My very supportive friend asked for another cake for her sister and this time, it was a cookies and cream cake or the oreo cake. I got more adventurous with this cake and tweaked the recipe of a trusted recipe and made it into a oreo cake. The only thing is, I’m not artistic by nature and needed to do quite a bit of research before I can do decent decoration. I think I might come out with my very own cookies and cream cake!

(makes a 7 inch cake)

Ingredients

To make the sponge cake

  • 105g cake flour
  • 80g caster sugar
  • 65g oreo cookies without the filling (processed)
  • 1/4 tsp salt
  • 1/4 tsp cream of tartar
  • 75g canola oil
  • 75g milk
  • 15g golden syrup
  • 6 egg yolks
  • 6 egg whites

To make the stabilised whipped cream plain and oreo

  • 2 cups whipping cream
  • 8 tsp cold water
  • 2 tsp gelatin powder
  • 65g oreo (processed)

Method

For sponge cake

  1. Preheat the oven at 160 degrees and line the bottom of the cake tin.
  2. Sift the flour and salt together and set aside.
  3. Heat the oil to 70 degrees and after removal from heat, add the sifted flour, whisking to combine.
  4. Add the milk and golden syrup and whisk to combine.
  5. Add the yolks gradually and whisk to combine. Set a side.
  6. To prepare the meringue, beat the egg white till foamy using a balloon whisk.
  7. Add the cream of tartar and continue to beat till soft peak.
  8. Add the sugar gradually and beat till firm peaks.
  9. Adding a third of the meringue to the batter, whisk into the batter. You do not need to be too gentle at this point because the idea is to allow the remaining meringue to mix more easily with the batter.
  10. Pour the batter into the remaining meringue gently and fold the meringue into the batter, being careful not to allow too much air escape.
  11. Add the finely processed oreo crumbs and fold in gently.
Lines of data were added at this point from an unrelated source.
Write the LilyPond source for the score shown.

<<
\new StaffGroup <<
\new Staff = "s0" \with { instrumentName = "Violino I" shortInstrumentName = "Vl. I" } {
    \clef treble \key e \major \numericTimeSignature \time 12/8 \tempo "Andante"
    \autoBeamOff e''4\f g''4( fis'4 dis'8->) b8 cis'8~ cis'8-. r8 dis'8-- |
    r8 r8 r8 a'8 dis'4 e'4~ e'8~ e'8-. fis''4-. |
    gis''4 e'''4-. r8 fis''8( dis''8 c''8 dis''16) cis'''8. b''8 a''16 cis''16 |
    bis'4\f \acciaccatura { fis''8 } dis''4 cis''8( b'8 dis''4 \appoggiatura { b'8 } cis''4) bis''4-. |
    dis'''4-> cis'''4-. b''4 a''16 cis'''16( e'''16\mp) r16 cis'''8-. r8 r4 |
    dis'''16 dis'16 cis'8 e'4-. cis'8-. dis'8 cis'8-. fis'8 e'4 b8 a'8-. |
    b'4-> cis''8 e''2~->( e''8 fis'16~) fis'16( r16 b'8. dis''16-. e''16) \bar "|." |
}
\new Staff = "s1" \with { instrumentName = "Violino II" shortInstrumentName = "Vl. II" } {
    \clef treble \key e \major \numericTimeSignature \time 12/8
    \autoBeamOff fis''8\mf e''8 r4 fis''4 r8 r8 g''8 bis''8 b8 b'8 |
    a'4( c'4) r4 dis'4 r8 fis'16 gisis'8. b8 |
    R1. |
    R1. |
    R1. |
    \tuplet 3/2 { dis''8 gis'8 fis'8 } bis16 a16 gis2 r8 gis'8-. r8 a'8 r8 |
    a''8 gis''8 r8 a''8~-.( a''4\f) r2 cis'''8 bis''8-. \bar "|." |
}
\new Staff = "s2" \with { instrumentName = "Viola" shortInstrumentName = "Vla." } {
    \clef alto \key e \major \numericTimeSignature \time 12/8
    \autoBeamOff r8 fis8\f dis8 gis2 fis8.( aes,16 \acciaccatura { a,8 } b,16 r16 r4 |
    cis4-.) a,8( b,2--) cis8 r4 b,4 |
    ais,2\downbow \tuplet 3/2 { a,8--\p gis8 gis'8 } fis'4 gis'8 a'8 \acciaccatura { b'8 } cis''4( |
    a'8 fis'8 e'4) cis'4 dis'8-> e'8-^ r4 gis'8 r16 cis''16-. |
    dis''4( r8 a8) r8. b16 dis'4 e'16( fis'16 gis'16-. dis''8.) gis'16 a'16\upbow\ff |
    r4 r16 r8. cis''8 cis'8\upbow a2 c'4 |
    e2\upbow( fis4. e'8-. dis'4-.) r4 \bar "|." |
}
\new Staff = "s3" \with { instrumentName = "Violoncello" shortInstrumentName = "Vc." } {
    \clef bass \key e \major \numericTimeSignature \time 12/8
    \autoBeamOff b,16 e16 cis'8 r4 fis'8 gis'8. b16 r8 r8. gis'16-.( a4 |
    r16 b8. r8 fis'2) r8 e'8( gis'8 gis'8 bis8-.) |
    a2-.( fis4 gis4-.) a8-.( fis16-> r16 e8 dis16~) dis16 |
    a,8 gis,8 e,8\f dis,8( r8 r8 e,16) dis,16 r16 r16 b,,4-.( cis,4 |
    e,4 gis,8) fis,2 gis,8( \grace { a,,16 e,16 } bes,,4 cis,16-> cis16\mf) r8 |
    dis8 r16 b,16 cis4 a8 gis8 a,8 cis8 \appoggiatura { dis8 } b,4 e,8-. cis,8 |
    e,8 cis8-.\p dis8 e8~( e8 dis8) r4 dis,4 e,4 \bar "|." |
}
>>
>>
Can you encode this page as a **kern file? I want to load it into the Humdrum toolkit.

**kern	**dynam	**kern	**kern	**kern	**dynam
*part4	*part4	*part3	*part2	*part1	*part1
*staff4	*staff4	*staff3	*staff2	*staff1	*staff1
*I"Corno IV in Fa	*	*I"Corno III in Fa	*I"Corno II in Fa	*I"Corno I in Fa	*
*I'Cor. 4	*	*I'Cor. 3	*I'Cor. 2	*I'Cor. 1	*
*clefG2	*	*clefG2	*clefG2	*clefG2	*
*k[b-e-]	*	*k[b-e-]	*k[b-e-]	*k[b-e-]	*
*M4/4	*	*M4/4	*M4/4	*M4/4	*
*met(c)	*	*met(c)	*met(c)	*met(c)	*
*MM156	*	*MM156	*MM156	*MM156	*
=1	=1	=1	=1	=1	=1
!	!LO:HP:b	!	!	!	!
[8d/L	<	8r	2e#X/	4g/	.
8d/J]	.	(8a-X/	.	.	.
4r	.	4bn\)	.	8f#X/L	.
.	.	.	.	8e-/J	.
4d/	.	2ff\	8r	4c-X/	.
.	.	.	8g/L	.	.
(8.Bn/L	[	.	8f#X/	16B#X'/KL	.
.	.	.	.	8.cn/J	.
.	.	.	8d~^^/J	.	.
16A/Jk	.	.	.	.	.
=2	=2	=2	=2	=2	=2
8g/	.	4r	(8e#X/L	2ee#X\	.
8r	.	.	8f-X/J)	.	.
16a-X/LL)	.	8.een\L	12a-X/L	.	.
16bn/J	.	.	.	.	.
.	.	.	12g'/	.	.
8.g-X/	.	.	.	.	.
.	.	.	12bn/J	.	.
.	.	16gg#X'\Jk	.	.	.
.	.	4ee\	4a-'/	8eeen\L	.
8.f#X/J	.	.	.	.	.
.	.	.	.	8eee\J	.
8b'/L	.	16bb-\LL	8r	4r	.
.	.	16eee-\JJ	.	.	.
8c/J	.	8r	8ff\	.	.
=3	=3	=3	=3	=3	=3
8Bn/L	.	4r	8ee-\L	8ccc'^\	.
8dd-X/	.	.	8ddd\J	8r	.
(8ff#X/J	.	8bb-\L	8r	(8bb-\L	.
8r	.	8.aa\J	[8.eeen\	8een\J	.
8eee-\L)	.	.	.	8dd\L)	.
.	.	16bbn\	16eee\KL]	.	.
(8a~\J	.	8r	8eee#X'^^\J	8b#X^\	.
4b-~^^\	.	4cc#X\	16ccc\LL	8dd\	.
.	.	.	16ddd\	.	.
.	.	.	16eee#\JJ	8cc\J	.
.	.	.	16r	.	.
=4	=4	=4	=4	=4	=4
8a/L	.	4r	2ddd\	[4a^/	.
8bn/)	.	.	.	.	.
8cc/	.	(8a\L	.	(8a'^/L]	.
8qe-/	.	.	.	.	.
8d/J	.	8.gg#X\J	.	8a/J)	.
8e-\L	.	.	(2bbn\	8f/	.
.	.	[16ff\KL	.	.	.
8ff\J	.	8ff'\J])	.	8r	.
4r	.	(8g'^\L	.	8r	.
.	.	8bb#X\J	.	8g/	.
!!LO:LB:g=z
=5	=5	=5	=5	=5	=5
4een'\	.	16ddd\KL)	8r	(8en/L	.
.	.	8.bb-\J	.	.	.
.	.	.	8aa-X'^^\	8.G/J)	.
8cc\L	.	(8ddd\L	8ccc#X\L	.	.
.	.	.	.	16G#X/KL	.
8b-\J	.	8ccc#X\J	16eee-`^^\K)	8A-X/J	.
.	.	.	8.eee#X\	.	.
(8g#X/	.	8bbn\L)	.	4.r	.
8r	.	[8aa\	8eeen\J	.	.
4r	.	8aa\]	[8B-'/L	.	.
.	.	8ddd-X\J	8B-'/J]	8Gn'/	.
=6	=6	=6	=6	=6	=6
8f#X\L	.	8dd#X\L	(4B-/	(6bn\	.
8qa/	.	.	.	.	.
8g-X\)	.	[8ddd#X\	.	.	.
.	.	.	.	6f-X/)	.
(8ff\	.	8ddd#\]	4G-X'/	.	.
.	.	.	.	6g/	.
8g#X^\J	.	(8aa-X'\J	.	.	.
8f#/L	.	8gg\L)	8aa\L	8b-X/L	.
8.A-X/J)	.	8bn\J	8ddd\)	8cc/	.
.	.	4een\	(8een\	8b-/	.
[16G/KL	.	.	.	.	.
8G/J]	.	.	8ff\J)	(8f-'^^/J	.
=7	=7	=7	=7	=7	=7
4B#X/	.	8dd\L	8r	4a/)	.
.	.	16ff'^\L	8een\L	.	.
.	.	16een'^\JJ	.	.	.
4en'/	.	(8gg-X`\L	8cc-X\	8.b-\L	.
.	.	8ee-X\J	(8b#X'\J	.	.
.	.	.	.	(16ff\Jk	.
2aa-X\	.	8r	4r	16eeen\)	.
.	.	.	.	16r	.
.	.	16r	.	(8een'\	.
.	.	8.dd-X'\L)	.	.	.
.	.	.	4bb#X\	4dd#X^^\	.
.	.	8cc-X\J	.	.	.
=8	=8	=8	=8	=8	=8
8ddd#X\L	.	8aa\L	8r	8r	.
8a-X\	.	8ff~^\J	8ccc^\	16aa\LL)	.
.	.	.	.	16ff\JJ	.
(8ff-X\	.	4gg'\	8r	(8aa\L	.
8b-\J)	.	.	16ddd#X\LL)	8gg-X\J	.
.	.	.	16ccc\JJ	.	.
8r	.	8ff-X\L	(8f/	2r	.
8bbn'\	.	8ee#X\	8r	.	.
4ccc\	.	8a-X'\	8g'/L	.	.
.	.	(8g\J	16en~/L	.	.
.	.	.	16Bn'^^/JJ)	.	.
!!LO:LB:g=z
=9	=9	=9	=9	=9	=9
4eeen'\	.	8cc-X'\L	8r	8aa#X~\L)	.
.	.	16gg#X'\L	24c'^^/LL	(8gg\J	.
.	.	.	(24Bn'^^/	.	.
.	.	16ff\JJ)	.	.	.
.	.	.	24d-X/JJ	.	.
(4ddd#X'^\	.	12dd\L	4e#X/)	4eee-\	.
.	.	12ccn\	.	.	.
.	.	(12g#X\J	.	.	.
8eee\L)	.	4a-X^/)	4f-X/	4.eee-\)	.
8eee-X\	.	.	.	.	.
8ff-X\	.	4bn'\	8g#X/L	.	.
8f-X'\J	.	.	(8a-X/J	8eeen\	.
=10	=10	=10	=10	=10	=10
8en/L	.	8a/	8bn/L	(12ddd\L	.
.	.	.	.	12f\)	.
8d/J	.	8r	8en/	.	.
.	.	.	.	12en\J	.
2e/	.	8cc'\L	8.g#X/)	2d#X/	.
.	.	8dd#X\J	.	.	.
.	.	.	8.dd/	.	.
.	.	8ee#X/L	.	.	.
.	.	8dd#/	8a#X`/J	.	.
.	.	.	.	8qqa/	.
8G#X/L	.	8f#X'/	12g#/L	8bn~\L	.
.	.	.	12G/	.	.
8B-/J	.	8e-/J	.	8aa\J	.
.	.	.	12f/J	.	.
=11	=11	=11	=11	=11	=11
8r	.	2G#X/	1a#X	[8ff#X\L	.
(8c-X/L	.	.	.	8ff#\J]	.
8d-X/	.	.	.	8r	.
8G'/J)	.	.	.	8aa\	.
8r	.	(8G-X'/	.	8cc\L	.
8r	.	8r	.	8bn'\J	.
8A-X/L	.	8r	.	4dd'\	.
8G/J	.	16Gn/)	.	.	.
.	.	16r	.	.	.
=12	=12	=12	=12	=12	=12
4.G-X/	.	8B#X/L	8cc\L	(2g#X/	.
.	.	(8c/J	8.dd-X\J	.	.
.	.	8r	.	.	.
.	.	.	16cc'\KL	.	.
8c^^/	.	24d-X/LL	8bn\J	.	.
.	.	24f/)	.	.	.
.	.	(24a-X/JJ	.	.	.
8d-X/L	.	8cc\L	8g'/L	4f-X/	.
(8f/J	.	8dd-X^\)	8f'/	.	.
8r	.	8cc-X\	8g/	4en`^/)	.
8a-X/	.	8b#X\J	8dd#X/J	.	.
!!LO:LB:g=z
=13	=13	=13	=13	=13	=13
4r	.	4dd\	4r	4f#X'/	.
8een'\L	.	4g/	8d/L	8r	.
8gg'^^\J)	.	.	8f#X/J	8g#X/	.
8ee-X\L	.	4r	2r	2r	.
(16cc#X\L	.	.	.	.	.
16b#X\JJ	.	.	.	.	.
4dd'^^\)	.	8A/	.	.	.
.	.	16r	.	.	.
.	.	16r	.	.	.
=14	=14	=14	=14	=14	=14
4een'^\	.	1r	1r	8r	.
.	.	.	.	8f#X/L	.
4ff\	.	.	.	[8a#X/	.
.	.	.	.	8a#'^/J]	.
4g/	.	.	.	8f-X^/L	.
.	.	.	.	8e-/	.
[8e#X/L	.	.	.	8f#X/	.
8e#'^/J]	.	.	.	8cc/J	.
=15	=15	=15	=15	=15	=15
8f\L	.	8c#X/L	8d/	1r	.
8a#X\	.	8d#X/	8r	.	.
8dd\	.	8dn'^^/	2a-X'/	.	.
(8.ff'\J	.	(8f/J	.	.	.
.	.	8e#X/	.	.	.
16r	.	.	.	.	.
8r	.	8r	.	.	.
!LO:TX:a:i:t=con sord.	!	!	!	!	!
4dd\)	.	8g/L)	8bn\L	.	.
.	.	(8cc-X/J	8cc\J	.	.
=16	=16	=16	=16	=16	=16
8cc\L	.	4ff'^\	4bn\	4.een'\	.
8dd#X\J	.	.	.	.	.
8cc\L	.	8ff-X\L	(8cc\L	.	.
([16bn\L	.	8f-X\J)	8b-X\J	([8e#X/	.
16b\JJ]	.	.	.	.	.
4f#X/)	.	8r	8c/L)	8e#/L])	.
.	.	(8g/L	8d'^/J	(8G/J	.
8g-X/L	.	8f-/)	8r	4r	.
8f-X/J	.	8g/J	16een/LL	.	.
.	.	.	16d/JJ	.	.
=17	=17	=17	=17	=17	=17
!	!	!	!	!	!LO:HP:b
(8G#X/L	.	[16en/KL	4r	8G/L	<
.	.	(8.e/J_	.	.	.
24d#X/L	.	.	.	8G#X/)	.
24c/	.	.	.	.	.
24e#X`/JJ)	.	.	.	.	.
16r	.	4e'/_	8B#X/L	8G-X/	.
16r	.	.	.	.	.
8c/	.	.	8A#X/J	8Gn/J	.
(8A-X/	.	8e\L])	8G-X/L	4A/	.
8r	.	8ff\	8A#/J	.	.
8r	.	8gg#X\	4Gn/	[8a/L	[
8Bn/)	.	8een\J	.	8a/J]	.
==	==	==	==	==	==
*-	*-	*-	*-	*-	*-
I did not use a processor for this as I wanted visible oreo bits in the cake.
  12. Pour the batter into prepared cake tins and place the tin in a tray of boiling water filled to about half of the cake tin.
  13. Place this in the preheated oven and bake for about 60 to 80 minutes or till cooked. You can test if the cake is cooked by inserting a skewer into the cake and if it comes out clean, it is cooked.
  14. Let the cake rest for a while and the sides of the cake should pull away from the sides naturally and you can unmould the cake immediately, otherwise you can cool the cake inverted. Sometimes, I will have problems unmoulding the cake and I assist it by using a spatula to loosen the cake a little. Usually this works, but be careful to be gentle with the cake, so that the cake does not deflate too much.
  15. Allow to cool completely before assembly.

For stabilised whipped cream

  1. Add the gelatin to the cold water in a small saucepan and allow to stand for about 5 minutes.
  2. Heat and allow the gelatin to melt completely. Leave to cool.
  3. Whisk the cold cream to soft peak and add the melted gelatin gradually and whisk to stiff peak.
  4. Add the finely processed oreo crumbs to the cold cream and fold in. For me, I wanted the original cream to cover the cake, so I only added the crumbs to half of the cream. Kept some oreo crumbs for decoration too.
  5. Keep the cream in fridge till ready to use.

To assemble the cake

  1. Using a cake leveler or a knife, cut the cakes into desired number of layers. I wanted 3 layers.
  2. Spread the oreo cream on one layer, placing another on top and repeat till the 3 layers are stacked together.
  3. Crumb coat the cake and leave to chill in fridge for about 30 minutes.
  4. Cover with cream and decorate as desired.

My versions are here and I love how the cake remains soft and fluffy even after 2 days in the fridge.